The AHCA- A Bullet-point Analysis
- The AHCA shows that Republicans have embraced the framework of Obamacare for the US health system. As far as the Obamacare marketplace goes, it is mainly tweaks. It is clearly not a repeal.
- Mostly, it cuts all taxes put in place to pay for the system. These cuts favor the wealthy. To the extent they are paid for, they are paid for by cuts to Medicaid.
- Obamacare’s tax penalty/tax subsidy has had a name change. It is now called a tax credit. Bottom line, if you don’t have insurance your tax bill is higher than it would be otherwise.
- The people who benefit from the tax credits shift, however. On paper, the tax credits go to every income group (contingent on age) equally. In reality this means that many low-income people of all ages will not be able to afford insurance and, thus, will not be able to get the tax credit. So this is not a “flat” subsidy. It will be more obtainable the wealthier you are.
- There are some good tweaks in the bill. These are the types of improvements many have been considering since the ACA was passed in 2010. I think it is important to note that with a bill like the ACA, there were quite a few ways it could not work as well as hoped. Analysts had a list of solutions ready to be deployed to handle these problems if necessary. These have been blocked for the past six years. A couple have been included in the AHCA:
A. Expanded reinsurance/stability fund. There are many ways that states can use this fund, but it basically takes the highest cost patients off of the insurance company’s hands and puts those costs on to the government. Or if states are satisfied with premium prices, they can use it to fund dental/mental/vision insurance.
B. Expanded age rating. Age rating is the difference in cost paid by older Americans compared to young, usually more healthy, counterparts. Getting this number right is key to preventing the “death spiral” and it takes constant tweaking. Under the ACA, older Americans pay 3 times more than younger. Under the AHCA it is 5 times more. If done right, this should result in lower insurance premiums overall by expanding the risk pool, so statements that it necessarily is bad for older Americans are wrong. That said, in the context of the AHCA, the CBO seems to believe it is very bad for the elderly.
C. States are able to pursue these changes, within some limits, under the ACA. For instance, Maine achieved price stability by expanding age rating and funding a reinsurance pool. However, poor states like Mississippi or Alaska would be hard pressed to fund these programs. So these changes have evidence-based reasoning. If the AHCA was just these two things I think it would go a long way towards “fixing” the ACA.
6. Most of the health system change occurs in Medicaid:
A. It rolls back the Medicaid expansion which increased the income range and types (mostly single people w/o children) of people eligible for Medicaid. So the number of people who will lose access to Medicaid + those who have been without in non-expansion states will number in the tens of millions, as noted by the CBO.
B. It changes Medicaid from a benefit program for individuals into a per capita payment to states, who can then design (within limits) their own health program for the poor — basically a block grant program. I have mixed feelings about this. I think it can be done, and done well, but it can be done poorly as well — the devil is in the details. It will take some more time to sift through those details since this is actually a major change to our health system (unlike the changes to the ACA markets). Again, this is something that could be hard on poor rural states like Mississippi or Alaska.

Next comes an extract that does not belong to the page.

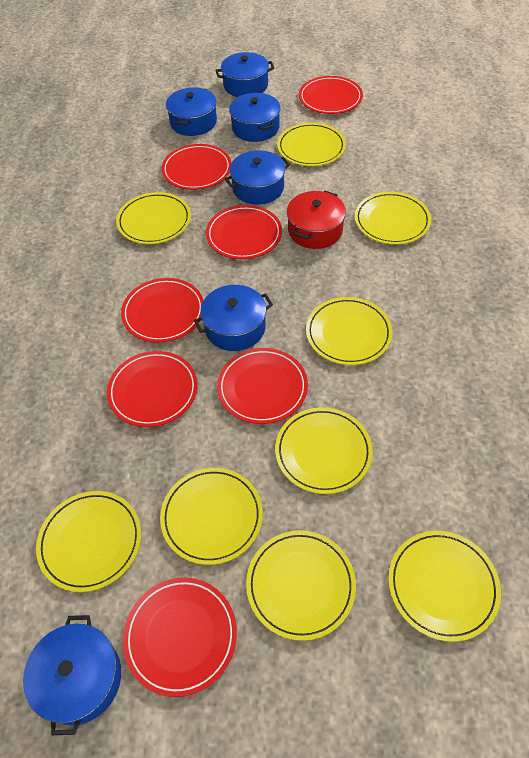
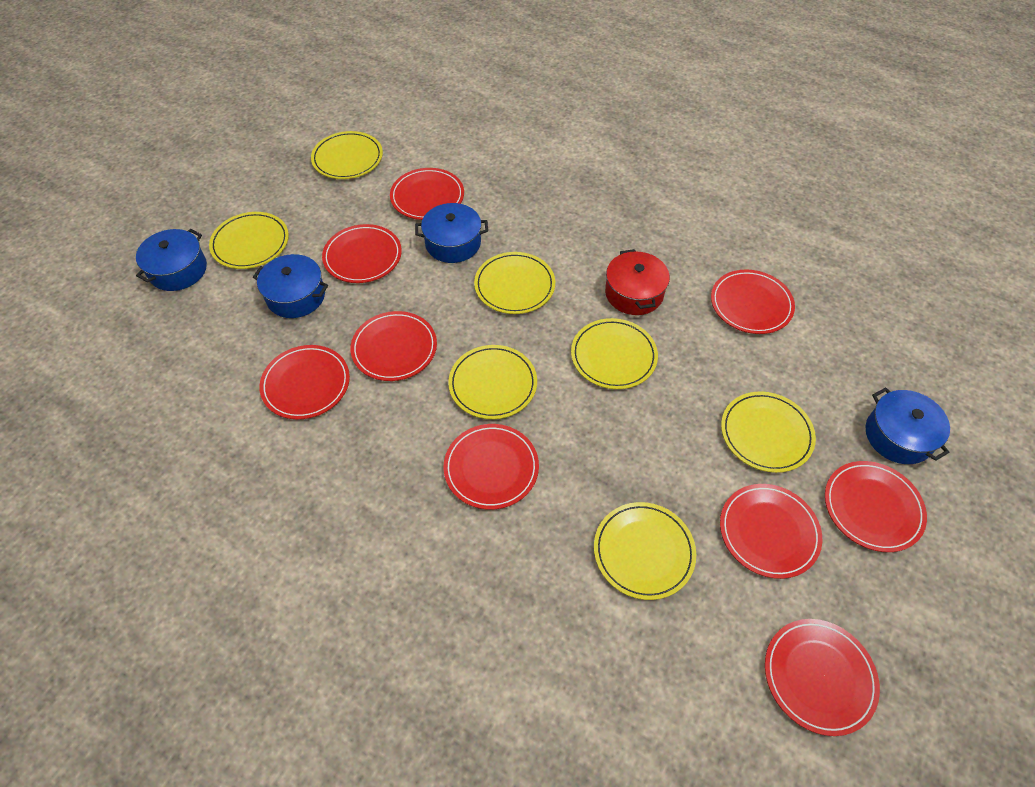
blue pot: 6 -> 4
red plate: 7 -> 9
yellow plate: 9 -> 7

C. Regardless, these changes combined represent a huge cut in a major program providing health care to the poor, which is meant to fund the tax cuts for the wealthy.

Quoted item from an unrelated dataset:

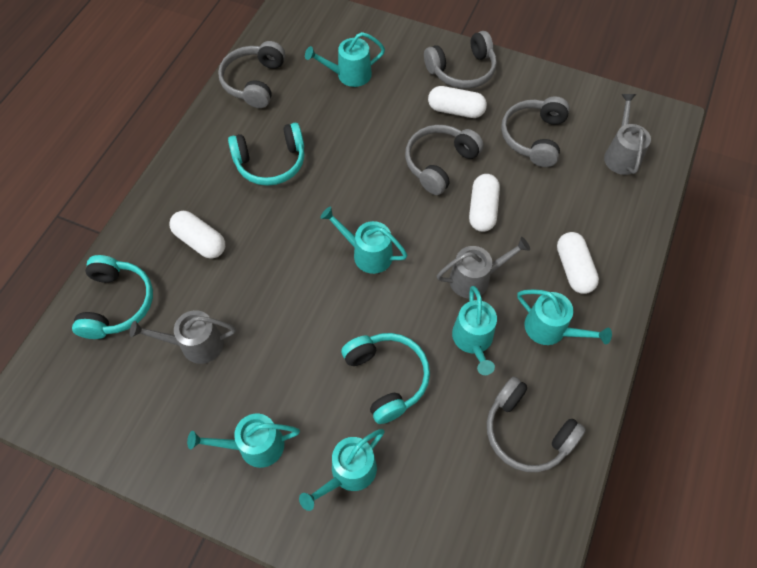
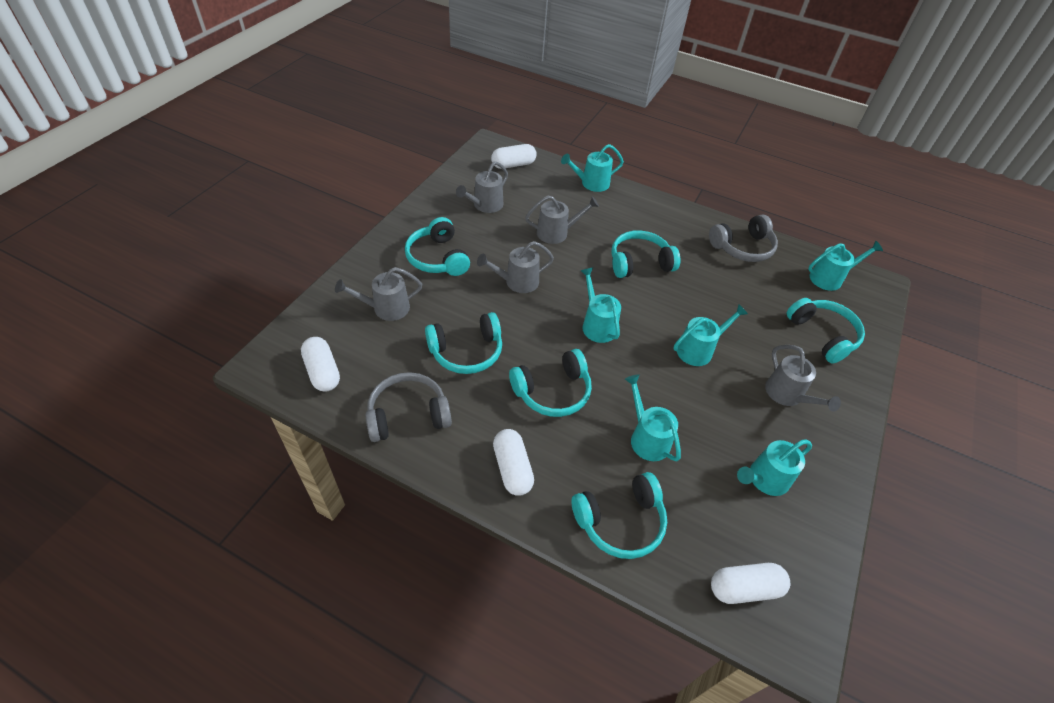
grey headphones: 5 -> 2
grey watering can: 3 -> 5
turquoise headphones: 3 -> 6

A. Continuous coverage fee: Your premium will be 30% higher if you didn’t have insurance the year before. Meh. I don’t think the calculus changes for most people.
B. Cuts funding for Planned Parenthood, prevention and screening programs. These programs aren’t necessarily cost effective in the first order but it is good for people to catch illnesses early (which is much of what the Planned Parenthood federal funding does — no abortion) and overall better for society at large.

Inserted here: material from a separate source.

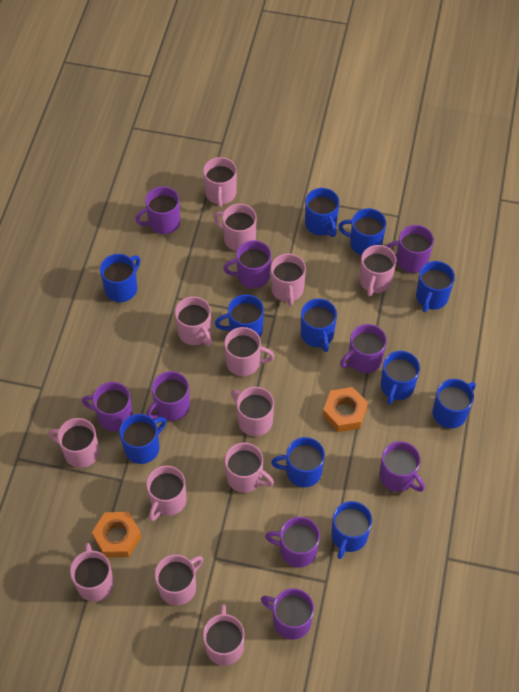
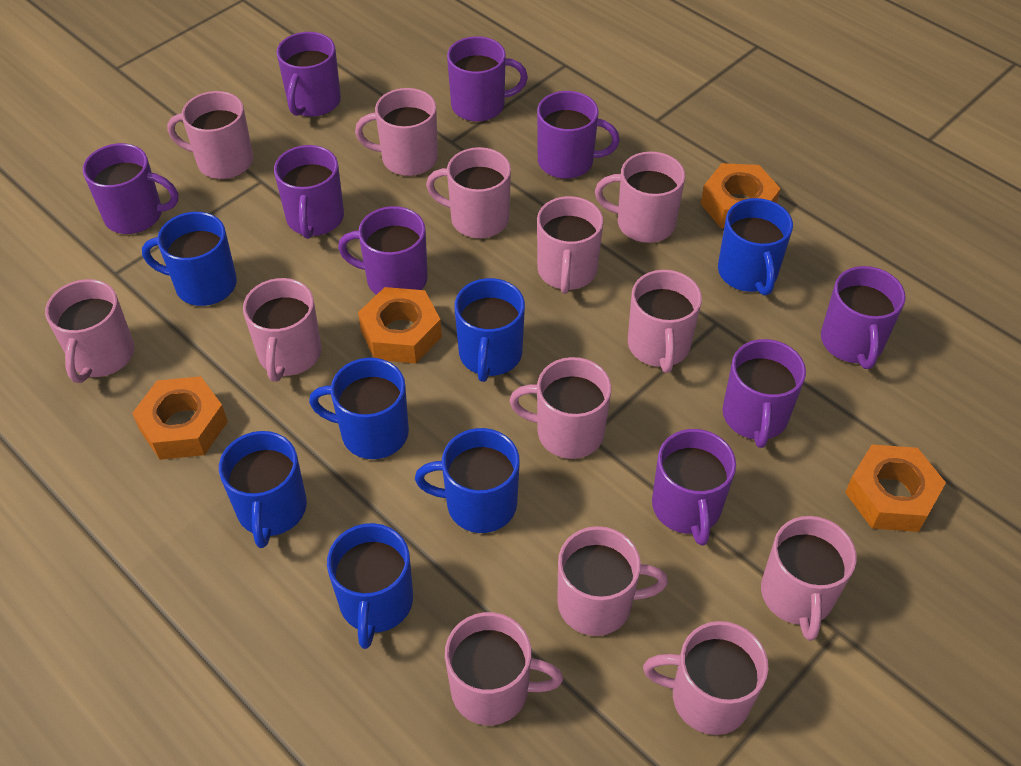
blue mug: 11 -> 7
orange nut: 2 -> 4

C. Cuts to cost-sharing programs. These programs pay some deductibles and fees for low income and middle class families with health insurance. So, not only is it harder for them to pay the premium, if they manage to do that, they will pay more on the back end too.
D. Repeal of actuarial value standards. These are the famous “Bronze, Gold, and Platinum” ratings. I am very fond of these because it allows people, who have no possible way to value an insurance plan, to compare apples to apples when purchasing insurance. I think removing these allows insurers to screw purchasers by confusing them.
8. What doesn’t change:
A. Insurers must provide insurance to anyone willing to pay (guaranteed issue,) cover preexisting conditions & cover adult children up to age 26.
B. Limits on annual and lifetime payments and specific out-of-pocket expenditures remain.
C. Essential benefits package remains.
D. Health status and other individual rating programs remain. (e.g., insurers cannot charge you more because you are sick, female, a minority, uneducated, etc.)
9. Bottom line: I agree that the AHCA really screws what we call the “core Trump supporter” (whites w/o a HS diploma) and any other low income person. I I would call it Swampcare. I am not sure if the changes are enough to prevent a premium death spiral in the market that remains (CBO thinks it may)but I am certain that low income people will be cut out of that market. This is a far, far cry from the promises Trump made to his supporters. But those promises were as good as just about any other statement made by Trump.